*QUÉ SE PIDE*
Devuelve todas estas líneas sin cambiarles nada.

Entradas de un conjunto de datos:
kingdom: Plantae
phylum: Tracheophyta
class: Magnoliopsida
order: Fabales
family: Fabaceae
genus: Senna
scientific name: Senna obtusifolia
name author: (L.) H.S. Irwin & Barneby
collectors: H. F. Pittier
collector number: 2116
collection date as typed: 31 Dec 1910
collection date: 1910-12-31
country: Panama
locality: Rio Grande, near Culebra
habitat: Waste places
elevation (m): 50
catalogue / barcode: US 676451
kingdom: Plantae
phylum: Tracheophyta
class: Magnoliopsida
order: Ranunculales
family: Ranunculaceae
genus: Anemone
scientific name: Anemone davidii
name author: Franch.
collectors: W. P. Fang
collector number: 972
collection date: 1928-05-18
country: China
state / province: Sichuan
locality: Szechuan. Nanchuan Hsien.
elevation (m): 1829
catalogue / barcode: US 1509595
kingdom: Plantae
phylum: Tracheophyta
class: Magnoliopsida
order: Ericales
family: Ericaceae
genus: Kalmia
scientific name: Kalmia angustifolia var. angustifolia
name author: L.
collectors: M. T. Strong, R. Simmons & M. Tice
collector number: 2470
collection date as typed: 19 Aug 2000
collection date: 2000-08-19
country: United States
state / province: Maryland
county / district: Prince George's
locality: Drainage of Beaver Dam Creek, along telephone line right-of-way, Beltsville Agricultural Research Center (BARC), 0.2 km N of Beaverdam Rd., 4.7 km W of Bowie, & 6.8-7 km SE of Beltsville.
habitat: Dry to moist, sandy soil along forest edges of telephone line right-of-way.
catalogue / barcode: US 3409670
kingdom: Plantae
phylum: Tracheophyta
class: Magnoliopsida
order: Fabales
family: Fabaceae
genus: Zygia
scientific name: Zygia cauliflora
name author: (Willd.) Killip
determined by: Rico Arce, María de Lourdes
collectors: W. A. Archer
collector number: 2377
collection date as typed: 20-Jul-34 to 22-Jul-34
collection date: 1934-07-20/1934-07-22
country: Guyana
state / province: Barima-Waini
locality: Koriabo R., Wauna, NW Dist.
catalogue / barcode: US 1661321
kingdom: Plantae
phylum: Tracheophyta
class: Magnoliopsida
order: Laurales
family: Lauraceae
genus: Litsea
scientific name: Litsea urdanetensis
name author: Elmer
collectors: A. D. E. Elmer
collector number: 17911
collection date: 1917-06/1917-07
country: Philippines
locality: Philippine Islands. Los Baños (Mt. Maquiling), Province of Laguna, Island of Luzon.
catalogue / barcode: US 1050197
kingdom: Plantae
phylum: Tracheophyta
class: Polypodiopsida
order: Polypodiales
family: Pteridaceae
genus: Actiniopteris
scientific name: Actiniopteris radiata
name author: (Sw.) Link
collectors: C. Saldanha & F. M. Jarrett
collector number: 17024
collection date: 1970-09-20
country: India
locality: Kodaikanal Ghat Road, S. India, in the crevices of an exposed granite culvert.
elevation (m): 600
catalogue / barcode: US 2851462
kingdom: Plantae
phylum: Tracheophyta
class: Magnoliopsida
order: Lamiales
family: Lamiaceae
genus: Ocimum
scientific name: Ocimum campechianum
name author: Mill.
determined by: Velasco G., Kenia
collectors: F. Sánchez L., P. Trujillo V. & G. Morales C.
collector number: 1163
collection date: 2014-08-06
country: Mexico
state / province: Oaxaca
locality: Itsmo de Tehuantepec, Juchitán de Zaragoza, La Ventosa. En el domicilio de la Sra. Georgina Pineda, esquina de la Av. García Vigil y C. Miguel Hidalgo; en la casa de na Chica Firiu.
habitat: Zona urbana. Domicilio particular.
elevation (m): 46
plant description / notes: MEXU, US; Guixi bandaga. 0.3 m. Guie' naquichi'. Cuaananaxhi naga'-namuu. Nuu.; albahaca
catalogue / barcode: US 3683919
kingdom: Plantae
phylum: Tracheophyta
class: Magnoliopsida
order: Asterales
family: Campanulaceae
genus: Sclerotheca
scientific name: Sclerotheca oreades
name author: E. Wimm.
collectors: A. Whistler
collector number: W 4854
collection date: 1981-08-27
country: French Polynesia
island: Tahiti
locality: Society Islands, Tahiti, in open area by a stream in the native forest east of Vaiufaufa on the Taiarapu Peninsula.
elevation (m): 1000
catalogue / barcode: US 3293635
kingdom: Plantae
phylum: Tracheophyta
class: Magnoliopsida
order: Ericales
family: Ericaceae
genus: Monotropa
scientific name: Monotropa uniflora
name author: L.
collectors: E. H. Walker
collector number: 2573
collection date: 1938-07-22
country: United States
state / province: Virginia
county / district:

*TAREA RESUELTA*
kingdom: Plantae
phylum: Tracheophyta
class: Magnoliopsida
order: Fabales
family: Fabaceae
genus: Senna
scientific name: Senna obtusifolia
name author: (L.) H.S. Irwin & Barneby
collectors: H. F. Pittier
collector number: 2116
collection date as typed: 31 Dec 1910
collection date: 1910-12-31
country: Panama
locality: Rio Grande, near Culebra
habitat: Waste places
elevation (m): 50
catalogue / barcode: US 676451
kingdom: Plantae
phylum: Tracheophyta
class: Magnoliopsida
order: Ranunculales
family: Ranunculaceae
genus: Anemone
scientific name: Anemone davidii
name author: Franch.
collectors: W. P. Fang
collector number: 972
collection date: 1928-05-18
country: China
state / province: Sichuan
locality: Szechuan. Nanchuan Hsien.
elevation (m): 1829
catalogue / barcode: US 1509595
kingdom: Plantae
phylum: Tracheophyta
class: Magnoliopsida
order: Ericales
family: Ericaceae
genus: Kalmia
scientific name: Kalmia angustifolia var. angustifolia
name author: L.
collectors: M. T. Strong, R. Simmons & M. Tice
collector number: 2470
collection date as typed: 19 Aug 2000
collection date: 2000-08-19
country: United States
state / province: Maryland
county / district: Prince George's
locality: Drainage of Beaver Dam Creek, along telephone line right-of-way, Beltsville Agricultural Research Center (BARC), 0.2 km N of Beaverdam Rd., 4.7 km W of Bowie, & 6.8-7 km SE of Beltsville.
habitat: Dry to moist, sandy soil along forest edges of telephone line right-of-way.
catalogue / barcode: US 3409670
kingdom: Plantae
phylum: Tracheophyta
class: Magnoliopsida
order: Fabales
family: Fabaceae
genus: Zygia
scientific name: Zygia cauliflora
name author: (Willd.) Killip
determined by: Rico Arce, María de Lourdes
collectors: W. A. Archer
collector number: 2377
collection date as typed: 20-Jul-34 to 22-Jul-34
collection date: 1934-07-20/1934-07-22
country: Guyana
state / province: Barima-Waini
locality: Koriabo R., Wauna, NW Dist.
catalogue / barcode: US 1661321
kingdom: Plantae
phylum: Tracheophyta
class: Magnoliopsida
order: Laurales
family: Lauraceae
genus: Litsea
scientific name: Litsea urdanetensis
name author: Elmer
collectors: A. D. E. Elmer
collector number: 17911
collection date: 1917-06/1917-07
country: Philippines
locality: Philippine Islands. Los Baños (Mt. Maquiling), Province of Laguna, Island of Luzon.
catalogue / barcode: US 1050197
kingdom: Plantae
phylum: Tracheophyta
class: Polypodiopsida
order: Polypodiales
family: Pteridaceae
genus: Actiniopteris
scientific name: Actiniopteris radiata
name author: (Sw.) Link
collectors: C. Saldanha & F. M. Jarrett
collector number: 17024
collection date: 1970-09-20
country: India
locality: Kodaikanal Ghat Road, S. India, in the crevices of an exposed granite culvert.
elevation (m): 600
catalogue / barcode: US 2851462
kingdom: Plantae
phylum: Tracheophyta
class: Magnoliopsida
order: Lamiales
family: Lamiaceae
genus: Ocimum
scientific name: Ocimum campechianum
name author: Mill.
determined by: Velasco G., Kenia
collectors: F. Sánchez L., P. Trujillo V. & G. Morales C.
collector number: 1163
collection date: 2014-08-06
country: Mexico
state / province: Oaxaca
locality: Itsmo de Tehuantepec, Juchitán de Zaragoza, La Ventosa. En el domicilio de la Sra. Georgina Pineda, esquina de la Av. García Vigil y C. Miguel Hidalgo; en la casa de na Chica Firiu.
habitat: Zona urbana. Domicilio particular.
elevation (m): 46
plant description / notes: MEXU, US; Guixi bandaga. 0.3 m. Guie' naquichi'. Cuaananaxhi naga'-namuu. Nuu.; albahaca
catalogue / barcode: US 3683919
kingdom: Plantae
phylum: Tracheophyta
class: Magnoliopsida
order: Asterales
family: Campanulaceae
genus: Sclerotheca
scientific name: Sclerotheca oreades
name author: E. Wimm.
collectors: A. Whistler
collector number: W 4854
collection date: 1981-08-27
country: French Polynesia
island: Tahiti
locality: Society Islands, Tahiti, in open area by a stream in the native forest east of Vaiufaufa on the Taiarapu Peninsula.
elevation (m): 1000
catalogue / barcode: US 3293635
kingdom: Plantae
phylum: Tracheophyta
class: Magnoliopsida
order: Ericales
family: Ericaceae
genus: Monotropa
scientific name: Monotropa uniflora
name author: L.
collectors: E. H. Walker
collector number: 2573
collection date: 1938-07-22
country: United States
state / province: Virginia
county / district:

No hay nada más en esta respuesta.